- _What you have to do_
Give again the entries below exactly, beginning at the first line and ending at the line with "CERTIFICATE OF SERVICE".

Start of Records for this exercise

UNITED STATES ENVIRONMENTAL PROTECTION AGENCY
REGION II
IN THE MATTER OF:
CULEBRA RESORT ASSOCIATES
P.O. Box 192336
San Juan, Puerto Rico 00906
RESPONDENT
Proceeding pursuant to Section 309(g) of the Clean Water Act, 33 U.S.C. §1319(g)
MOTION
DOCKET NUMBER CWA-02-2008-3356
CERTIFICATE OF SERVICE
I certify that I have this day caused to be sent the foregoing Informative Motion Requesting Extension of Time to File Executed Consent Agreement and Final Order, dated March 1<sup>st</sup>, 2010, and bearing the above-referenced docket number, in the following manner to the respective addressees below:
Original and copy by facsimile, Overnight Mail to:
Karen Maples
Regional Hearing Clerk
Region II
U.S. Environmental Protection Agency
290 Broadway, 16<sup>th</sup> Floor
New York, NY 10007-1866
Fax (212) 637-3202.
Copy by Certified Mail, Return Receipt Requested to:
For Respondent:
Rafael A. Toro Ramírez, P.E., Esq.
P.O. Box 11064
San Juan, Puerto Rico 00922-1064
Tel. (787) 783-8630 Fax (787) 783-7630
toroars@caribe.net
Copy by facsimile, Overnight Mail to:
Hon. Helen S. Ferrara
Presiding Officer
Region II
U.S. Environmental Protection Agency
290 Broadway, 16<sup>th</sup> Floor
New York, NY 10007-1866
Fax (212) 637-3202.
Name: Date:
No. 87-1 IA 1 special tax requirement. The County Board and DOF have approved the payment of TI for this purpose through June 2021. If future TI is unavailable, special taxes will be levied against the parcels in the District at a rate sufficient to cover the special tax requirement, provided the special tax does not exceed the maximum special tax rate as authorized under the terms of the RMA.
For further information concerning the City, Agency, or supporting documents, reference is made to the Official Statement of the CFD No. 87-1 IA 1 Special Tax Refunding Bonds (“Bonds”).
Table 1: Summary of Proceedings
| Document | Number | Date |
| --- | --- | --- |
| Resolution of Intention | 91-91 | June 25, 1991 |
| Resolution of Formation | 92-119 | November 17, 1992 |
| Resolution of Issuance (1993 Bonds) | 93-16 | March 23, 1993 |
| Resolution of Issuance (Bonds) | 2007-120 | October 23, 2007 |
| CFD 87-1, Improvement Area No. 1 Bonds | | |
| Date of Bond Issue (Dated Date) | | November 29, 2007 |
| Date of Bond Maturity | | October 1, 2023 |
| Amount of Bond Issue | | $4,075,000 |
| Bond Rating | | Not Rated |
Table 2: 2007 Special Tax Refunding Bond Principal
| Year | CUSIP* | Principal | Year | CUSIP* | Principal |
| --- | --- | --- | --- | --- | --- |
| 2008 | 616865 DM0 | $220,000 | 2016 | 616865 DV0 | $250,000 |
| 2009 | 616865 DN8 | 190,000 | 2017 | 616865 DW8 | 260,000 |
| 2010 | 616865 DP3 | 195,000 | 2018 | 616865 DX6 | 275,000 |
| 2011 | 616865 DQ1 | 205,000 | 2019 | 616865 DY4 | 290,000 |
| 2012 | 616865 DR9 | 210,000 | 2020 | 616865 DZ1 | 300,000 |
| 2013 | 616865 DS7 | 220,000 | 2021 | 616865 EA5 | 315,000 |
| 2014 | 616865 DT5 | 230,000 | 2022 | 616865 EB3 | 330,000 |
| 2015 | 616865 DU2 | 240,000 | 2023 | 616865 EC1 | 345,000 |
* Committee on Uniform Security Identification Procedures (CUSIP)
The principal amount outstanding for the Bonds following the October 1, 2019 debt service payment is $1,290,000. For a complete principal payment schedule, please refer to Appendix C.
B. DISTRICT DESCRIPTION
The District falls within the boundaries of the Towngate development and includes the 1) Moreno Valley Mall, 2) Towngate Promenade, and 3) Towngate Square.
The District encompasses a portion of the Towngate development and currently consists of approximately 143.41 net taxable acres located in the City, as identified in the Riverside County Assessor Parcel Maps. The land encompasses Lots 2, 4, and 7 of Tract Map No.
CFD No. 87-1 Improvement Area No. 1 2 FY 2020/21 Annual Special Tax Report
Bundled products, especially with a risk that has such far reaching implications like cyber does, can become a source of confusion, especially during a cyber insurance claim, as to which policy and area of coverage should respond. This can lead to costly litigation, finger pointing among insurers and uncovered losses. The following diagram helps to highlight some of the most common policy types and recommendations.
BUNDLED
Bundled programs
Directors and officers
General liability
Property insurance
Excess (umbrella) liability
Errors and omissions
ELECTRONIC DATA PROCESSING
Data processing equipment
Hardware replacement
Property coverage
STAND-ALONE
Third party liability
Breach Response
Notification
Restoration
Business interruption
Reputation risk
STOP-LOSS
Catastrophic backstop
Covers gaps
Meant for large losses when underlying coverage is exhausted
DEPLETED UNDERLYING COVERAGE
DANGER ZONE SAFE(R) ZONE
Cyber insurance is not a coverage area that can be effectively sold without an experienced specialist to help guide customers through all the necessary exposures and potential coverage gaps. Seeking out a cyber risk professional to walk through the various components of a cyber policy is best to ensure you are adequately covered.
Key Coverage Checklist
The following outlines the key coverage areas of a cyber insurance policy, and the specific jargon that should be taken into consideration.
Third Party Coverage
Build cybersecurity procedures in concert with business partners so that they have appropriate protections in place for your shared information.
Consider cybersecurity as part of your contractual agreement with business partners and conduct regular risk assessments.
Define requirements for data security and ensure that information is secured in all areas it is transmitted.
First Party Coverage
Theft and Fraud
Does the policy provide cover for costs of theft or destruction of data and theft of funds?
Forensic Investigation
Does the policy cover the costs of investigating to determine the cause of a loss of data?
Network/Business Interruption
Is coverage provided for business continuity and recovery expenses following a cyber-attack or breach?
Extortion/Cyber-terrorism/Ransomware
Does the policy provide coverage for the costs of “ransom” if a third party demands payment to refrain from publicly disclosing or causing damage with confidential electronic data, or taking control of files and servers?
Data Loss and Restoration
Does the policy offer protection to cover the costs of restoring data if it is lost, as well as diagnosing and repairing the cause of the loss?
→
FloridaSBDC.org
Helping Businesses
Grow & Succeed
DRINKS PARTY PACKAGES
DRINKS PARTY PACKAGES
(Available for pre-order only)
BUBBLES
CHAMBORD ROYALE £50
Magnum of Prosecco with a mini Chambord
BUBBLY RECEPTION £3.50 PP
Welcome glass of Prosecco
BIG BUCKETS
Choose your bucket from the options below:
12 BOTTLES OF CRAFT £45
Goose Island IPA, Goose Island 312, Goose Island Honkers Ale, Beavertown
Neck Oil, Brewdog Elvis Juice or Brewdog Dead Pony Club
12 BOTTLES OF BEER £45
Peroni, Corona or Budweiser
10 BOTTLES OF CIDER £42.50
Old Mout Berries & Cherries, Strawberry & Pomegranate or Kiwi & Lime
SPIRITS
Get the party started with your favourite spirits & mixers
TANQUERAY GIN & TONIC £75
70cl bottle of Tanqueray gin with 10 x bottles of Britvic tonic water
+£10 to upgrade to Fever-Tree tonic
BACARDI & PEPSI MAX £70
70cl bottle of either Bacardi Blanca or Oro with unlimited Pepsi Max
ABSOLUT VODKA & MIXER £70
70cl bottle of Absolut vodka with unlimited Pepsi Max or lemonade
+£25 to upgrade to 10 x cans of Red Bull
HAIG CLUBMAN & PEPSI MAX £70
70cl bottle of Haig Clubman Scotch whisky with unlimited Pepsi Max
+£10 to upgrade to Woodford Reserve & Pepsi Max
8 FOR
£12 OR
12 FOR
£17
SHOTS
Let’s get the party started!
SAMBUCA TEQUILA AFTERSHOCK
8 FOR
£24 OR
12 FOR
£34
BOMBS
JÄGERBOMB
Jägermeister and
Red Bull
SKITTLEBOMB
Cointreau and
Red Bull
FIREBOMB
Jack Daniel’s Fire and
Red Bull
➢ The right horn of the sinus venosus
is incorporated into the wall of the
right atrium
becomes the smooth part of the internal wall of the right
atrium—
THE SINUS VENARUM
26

End of Records for this exercise

- _Answer space_
UNITED STATES ENVIRONMENTAL PROTECTION AGENCY
REGION II
IN THE MATTER OF:
CULEBRA RESORT ASSOCIATES
P.O. Box 192336
San Juan, Puerto Rico 00906
RESPONDENT
Proceeding pursuant to Section 309(g) of the Clean Water Act, 33 U.S.C. §1319(g)
MOTION
DOCKET NUMBER CWA-02-2008-3356
CERTIFICATE OF SERVICE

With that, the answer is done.